Obama inherited a recession and, without bothering to disguise what he was up to, dedicated himself to exploiting it for the purpose of jamming through a radical program, dear to his party, that never had public support. About the recession, he did nothing, assuming that the economy would bounce back quickly, as it usually does, and that he would get the credit for the recovery. In fact, everything that he did do when he and his party were fully in control -- the looting bill thinly disguised as a stimulus bill, Obamacare, and Dodd-Frank -- retarded the recovery.I was surprised at those who were surprised that a top student from Harvard Law and Harvard B school would be prepared with a solid case against BO. Rahe outlines what happened:
If Barack Obama seemed halting, uncomfortable, exhausted, and depressed last night, it was because he was saddled with defending the indefensible. What could he say?...
For the first time in his life, Barack Obama was cornered. For the first time in his life, he was to be held accountable for his achievements. He was the ultimate affirmative action baby, and he had always been given a free pass. He had always run -- for chairman of the Harvard Law Review, for the Illinois state senate, for the United States Senate, and for the Presidency -- on promise. Now he was an executive running for re-election, and he was going to be held responsible for what he had done and for what he had failed to do. And, to make matters worse, he had been deprived of his security blanket. He did not have a teleprompter to fall back on.
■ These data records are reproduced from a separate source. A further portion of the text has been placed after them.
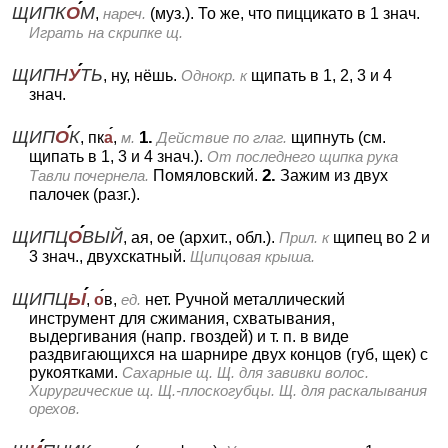
ЩИПК
О
М
,
нареч.
(муз.).
То же, что пиццикато в 1 знач.
Играть на скрипке щ.
ЩИПН
У
ТЬ
, ну, нёшь.
Однокр. к
щипать в 1, 2, 3 и 4
знач.
ЩИП
О
К
1.
, пк
а
,
м.
Действие по глаг.
щипнуть (см.
щипать в 1, 3 и 4 знач.).
От последнего щипка рука
2.
Тавли почернела.
Помяловский.
Зажим из двух
палочек (разг.).
ЩИПЦ
О
ВЫЙ
, ая, ое (архит., обл.).
Прил. к
щипец во 2 и
3 знач., двухскатный.
Щипцовая крыша.
ЩИПЦ
Ы
,
о
в,
ед.
нет.
Ручной металлический
инструмент для сжимания, схватывания,
выдергивания (напр. гвоздей) и т. п. в виде
раздвигающихся на шарнире двух концов (губ, щек) с
рукоятками.
Сахарные щ. Щ. для завивки волос.
Хирургические щ. Щ.-плоскогубцы. Щ. для раскалывания
орехов.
I wrote back in June that Obama would not fare well when he was finally confronted with his record. He didn't. I hope Rahe's crystal ball is working:
I have long thought that there would be a landslide in November, and I have not been shy in advertising my expectations. I first became aware that a realignment was possible in the late winter and early Spring of 2009 when the Tea Party emerged. I became more confident that we were witnessing a seismic shift in American politics in August 2009 when older Americans appeared at town meetings to shout down Congressmen and Senators who supported Obamacare. At that time, I predicted that the Democratic Party would be decisively defeated in the November 2010 midterm elections. The only question left thereafter was whether Barack Obama would pull a Bill Clinton and negotiate a bipartisan debt-reduction deal with the Republicans in 2011. When he balked at the prospect, I figured that, if the Republicans found a candidate eager to win and willing to run as a principled admirer of the American constitution and of the free market, the President would lose and lose big.